▸ **VORGEGEBENER TEXT**:
================================

Eine andere Erklärung legt dar, dass Chanukka sich zusammensetzt aus dem Wort Chanu – was bedeutet: Sie ruhten aus (von dem Krieg) – und den beiden letzten hebräischen Buchstaben, Chaf und Heh, deren numerische Entsprechung (Gematria), die Zahl 25, auf den 25. Tag des Monats Kislew verweist, den Tag, an dem der Sieg errungen wurde. Obwohl Chanukka rabbinischen Ursprungs ist, enthält die Tora Hinweise darauf: Das 25. Wort im 1. Buch Moses ist Ohr, was Licht bedeutet. Und der 25. Ort, an dem das wandernde jüdische Volk in der Wüste lagerte, war Chasmonah.

================================

▸ **DATENAUSZÜGE**:
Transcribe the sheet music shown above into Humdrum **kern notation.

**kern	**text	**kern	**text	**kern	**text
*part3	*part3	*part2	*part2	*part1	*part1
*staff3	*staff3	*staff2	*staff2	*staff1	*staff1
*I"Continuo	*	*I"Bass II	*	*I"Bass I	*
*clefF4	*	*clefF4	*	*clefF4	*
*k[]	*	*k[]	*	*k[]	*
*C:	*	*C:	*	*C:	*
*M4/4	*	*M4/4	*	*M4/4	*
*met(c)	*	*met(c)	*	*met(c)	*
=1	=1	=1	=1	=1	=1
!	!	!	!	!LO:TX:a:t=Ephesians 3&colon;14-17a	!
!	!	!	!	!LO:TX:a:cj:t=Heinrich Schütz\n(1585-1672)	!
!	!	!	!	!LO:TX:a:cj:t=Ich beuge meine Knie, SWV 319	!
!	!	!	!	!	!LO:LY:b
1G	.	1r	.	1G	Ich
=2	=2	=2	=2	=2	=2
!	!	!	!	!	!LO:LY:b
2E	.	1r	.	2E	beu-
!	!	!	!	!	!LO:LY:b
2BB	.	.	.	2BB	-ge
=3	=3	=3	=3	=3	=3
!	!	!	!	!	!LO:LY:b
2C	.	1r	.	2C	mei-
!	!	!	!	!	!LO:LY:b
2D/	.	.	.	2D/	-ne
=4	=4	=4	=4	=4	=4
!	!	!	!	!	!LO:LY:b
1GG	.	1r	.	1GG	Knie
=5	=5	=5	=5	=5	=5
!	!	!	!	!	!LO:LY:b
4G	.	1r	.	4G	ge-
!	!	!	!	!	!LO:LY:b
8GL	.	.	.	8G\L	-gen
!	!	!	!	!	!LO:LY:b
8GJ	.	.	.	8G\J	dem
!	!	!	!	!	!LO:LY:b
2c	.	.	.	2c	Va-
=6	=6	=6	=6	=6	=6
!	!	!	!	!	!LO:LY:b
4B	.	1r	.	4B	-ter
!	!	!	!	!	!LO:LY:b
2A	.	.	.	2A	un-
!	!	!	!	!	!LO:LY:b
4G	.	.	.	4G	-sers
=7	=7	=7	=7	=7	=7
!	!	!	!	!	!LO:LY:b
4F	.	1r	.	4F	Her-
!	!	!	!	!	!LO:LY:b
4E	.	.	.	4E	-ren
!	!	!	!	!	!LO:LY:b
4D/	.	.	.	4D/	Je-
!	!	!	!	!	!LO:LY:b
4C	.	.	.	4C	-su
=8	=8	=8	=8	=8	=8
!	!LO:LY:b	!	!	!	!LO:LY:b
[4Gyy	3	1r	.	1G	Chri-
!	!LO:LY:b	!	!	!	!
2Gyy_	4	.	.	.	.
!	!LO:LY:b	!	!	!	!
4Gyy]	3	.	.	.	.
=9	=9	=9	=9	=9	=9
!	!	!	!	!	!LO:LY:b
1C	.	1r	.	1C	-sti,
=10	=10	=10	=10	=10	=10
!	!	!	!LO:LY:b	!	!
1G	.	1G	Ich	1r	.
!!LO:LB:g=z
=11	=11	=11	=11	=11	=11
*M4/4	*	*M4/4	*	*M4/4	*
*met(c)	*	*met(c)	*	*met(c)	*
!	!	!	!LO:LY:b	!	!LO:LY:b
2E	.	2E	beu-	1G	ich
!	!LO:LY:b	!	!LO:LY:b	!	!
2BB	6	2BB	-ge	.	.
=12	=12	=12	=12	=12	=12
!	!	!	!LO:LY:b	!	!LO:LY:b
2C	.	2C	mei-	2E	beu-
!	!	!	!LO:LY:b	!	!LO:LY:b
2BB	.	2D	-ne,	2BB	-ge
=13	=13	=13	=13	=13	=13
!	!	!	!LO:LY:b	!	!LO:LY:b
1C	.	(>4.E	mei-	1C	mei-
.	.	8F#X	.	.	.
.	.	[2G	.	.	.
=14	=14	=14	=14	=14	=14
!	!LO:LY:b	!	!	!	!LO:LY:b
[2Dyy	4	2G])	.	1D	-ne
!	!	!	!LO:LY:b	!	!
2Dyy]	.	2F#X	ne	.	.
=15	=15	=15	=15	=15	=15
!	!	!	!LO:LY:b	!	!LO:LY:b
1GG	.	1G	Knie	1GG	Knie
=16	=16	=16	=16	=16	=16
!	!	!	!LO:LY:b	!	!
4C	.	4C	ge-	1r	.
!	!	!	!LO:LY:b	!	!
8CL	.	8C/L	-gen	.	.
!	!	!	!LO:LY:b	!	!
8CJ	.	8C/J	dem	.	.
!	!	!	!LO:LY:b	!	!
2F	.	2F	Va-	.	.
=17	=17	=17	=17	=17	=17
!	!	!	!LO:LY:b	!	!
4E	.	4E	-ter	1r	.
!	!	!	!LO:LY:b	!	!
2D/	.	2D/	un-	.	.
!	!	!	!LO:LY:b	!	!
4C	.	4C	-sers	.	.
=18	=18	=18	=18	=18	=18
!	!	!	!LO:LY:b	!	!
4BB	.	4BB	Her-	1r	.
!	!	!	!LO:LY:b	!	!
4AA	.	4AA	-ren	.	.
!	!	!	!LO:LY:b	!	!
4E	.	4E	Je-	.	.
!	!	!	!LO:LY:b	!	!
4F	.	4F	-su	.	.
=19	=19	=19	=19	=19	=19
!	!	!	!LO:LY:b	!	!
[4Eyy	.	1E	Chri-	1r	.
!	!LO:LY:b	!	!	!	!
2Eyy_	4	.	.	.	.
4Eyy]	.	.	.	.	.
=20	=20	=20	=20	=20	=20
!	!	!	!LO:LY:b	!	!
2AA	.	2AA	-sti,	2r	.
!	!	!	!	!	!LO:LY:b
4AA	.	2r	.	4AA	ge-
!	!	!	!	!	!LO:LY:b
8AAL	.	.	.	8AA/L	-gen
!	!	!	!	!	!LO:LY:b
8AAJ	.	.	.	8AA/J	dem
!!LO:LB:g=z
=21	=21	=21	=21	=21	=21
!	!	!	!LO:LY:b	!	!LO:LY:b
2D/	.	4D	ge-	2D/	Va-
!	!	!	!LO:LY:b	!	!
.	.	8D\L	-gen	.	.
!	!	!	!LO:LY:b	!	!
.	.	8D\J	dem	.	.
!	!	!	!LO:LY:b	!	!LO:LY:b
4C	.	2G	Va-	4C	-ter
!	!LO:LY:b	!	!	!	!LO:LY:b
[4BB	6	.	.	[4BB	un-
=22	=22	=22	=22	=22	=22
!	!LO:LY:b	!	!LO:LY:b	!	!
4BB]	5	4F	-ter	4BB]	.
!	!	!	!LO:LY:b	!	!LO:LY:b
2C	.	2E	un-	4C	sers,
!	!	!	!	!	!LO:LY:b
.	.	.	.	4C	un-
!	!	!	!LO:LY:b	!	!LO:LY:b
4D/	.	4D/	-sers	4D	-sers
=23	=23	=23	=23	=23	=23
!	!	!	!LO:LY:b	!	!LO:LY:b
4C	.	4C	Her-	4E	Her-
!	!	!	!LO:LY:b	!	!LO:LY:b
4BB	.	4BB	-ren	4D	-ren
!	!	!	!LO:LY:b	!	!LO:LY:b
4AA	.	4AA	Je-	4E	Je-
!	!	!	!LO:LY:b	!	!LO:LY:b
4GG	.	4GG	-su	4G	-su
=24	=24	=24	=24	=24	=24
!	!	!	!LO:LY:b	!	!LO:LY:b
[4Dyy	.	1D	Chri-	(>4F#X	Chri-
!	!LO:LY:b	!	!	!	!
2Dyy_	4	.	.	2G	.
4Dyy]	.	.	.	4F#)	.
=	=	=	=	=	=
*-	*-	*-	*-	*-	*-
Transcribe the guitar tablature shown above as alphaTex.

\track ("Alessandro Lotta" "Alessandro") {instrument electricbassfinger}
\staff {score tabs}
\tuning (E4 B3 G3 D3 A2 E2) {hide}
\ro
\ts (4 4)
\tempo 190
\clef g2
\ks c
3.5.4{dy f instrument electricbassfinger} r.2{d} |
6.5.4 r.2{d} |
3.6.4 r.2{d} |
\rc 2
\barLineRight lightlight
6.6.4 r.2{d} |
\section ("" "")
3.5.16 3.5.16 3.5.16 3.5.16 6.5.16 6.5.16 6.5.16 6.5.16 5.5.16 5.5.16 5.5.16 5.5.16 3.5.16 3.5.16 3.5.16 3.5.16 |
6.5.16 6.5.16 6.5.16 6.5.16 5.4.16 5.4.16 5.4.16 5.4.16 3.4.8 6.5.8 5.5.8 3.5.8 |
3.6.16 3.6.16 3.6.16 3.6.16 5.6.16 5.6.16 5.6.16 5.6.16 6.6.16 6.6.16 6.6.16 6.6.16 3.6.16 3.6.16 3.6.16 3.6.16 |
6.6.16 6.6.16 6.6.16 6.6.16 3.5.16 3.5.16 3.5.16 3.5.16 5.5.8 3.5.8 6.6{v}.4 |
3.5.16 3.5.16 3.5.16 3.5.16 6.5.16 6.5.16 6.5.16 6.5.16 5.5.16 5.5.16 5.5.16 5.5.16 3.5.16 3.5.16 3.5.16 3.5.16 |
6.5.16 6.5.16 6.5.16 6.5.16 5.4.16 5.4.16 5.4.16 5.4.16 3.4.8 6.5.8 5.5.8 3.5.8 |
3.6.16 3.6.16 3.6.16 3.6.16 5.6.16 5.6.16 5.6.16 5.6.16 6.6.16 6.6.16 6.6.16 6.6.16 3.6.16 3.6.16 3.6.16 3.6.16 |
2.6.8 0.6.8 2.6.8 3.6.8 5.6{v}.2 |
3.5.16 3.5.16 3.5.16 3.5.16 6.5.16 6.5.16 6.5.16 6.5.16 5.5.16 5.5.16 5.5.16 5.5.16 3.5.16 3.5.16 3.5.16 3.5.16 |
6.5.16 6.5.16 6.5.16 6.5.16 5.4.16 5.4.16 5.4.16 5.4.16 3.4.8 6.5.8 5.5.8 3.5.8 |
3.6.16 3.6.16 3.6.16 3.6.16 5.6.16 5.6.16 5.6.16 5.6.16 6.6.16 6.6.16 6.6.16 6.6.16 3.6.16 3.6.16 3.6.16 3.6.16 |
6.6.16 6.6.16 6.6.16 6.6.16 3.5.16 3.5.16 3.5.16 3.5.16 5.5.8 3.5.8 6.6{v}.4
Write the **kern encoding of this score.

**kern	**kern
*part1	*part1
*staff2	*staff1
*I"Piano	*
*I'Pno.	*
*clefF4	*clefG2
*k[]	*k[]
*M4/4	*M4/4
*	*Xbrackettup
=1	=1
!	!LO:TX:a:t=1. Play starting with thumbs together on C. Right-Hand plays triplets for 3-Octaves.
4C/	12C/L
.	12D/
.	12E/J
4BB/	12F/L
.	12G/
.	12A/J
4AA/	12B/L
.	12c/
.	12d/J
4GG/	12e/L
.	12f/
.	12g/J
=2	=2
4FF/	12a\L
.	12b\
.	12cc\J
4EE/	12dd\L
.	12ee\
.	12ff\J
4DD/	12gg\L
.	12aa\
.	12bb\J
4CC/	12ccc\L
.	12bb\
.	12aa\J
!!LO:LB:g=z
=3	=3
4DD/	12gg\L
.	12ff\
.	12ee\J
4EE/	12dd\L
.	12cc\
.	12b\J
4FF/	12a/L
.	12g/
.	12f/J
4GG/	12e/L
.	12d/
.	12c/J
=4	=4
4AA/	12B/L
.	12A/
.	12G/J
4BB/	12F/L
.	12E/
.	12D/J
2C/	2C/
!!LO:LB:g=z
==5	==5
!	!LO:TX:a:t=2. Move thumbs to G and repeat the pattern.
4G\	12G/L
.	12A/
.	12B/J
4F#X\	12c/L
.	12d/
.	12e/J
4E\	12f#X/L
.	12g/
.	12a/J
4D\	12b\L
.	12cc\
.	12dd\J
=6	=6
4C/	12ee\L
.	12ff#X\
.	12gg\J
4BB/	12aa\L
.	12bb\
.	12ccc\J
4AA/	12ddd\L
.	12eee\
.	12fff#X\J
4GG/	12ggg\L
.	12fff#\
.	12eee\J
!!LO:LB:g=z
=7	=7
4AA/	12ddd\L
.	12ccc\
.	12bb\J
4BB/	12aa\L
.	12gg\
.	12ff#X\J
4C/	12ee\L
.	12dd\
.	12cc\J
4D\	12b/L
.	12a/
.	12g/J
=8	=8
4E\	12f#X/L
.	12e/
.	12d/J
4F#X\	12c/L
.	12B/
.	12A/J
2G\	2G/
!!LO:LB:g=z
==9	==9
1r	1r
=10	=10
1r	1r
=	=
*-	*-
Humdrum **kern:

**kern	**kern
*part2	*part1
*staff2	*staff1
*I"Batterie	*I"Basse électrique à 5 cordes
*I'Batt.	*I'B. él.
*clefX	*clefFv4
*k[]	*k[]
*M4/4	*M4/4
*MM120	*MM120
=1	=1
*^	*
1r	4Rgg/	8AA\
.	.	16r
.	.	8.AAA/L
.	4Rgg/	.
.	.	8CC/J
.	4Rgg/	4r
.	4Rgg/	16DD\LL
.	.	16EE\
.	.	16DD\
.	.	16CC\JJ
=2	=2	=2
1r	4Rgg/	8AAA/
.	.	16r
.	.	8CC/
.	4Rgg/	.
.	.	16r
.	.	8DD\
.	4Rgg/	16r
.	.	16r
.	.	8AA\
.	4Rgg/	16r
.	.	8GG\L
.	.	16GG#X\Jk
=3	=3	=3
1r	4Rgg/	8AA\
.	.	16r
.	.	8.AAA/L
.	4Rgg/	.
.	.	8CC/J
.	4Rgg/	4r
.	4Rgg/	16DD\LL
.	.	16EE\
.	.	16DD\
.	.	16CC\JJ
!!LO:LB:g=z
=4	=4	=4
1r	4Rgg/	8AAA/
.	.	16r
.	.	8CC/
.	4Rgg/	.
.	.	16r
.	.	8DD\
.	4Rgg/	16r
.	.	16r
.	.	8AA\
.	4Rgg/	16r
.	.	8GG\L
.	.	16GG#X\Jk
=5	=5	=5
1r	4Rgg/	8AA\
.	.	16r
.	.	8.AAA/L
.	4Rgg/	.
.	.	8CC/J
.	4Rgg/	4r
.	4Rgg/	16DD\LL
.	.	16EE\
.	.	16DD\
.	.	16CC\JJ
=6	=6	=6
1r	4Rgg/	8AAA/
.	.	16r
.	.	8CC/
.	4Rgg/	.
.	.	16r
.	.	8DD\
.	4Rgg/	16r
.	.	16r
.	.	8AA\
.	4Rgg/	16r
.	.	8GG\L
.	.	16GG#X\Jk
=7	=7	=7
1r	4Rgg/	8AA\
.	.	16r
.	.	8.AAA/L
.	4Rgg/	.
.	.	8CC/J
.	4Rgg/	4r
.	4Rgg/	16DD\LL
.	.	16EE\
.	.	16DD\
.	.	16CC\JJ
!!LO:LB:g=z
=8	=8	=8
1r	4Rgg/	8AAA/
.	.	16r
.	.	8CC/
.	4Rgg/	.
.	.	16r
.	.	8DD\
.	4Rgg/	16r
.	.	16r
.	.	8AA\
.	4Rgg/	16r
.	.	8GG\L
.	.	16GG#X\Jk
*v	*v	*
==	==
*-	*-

================================

▸ **AUFGABENSTELLUNG**: Schreiben Sie aus dem Text über Chanukka den Abschnitt wortgetreu nieder, der bei den Worten „Eine andere Erklärung“ einsetzt und nach „lagerte, war Chasmonah.“ endet.

▸ **ANTWORT**:
Eine andere Erklärung legt dar, dass Chanukka sich zusammensetzt aus dem Wort Chanu – was bedeutet: Sie ruhten aus (von dem Krieg) – und den beiden letzten hebräischen Buchstaben, Chaf und Heh, deren numerische Entsprechung (Gematria), die Zahl 25, auf den 25. Tag des Monats Kislew verweist, den Tag, an dem der Sieg errungen wurde. Obwohl Chanukka rabbinischen Ursprungs ist, enthält die Tora Hinweise darauf: Das 25. Wort im 1. Buch Moses ist Ohr, was Licht bedeutet. Und der 25. Ort, an dem das wandernde jüdische Volk in der Wüste lagerte, war Chasmonah.